● **About this exercise**: Copy out every one of the following lines word for word, but leave the pictures out of your answer.

──────────

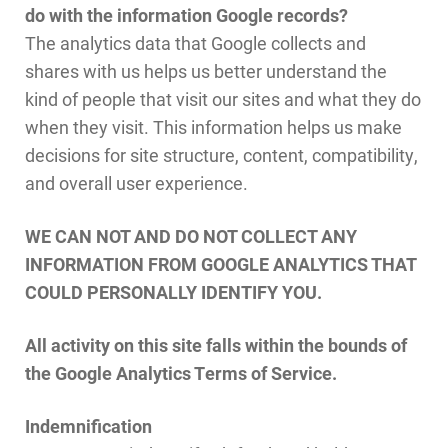
do with the information Google records?
The analytics data that Google collects and
shares with us helps us better understand the
kind of people that visit our sites and what they do
when they visit. This information helps us make
decisions for site structure, content, compatibility,
and overall user experience.
WE CAN NOT AND DO NOT COLLECT ANY
INFORMATION FROM GOOGLE ANALYTICS THAT
COULD PERSONALLY IDENTIFY YOU.
All activity on this site falls within the bounds of
the Google Analytics Terms of Service.
Indemnification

──────────

● **Exercise output**:
do with the information Google records?
The analytics data that Google collects and
shares with us helps us better understand the
kind of people that visit our sites and what they do
when they visit. This information helps us make
decisions for site structure, content, compatibility,
and overall user experience.
WE CAN NOT AND DO NOT COLLECT ANY
INFORMATION FROM GOOGLE ANALYTICS THAT
COULD PERSONALLY IDENTIFY YOU.
All activity on this site falls within the bounds of
the Google Analytics Terms of Service.
Indemnification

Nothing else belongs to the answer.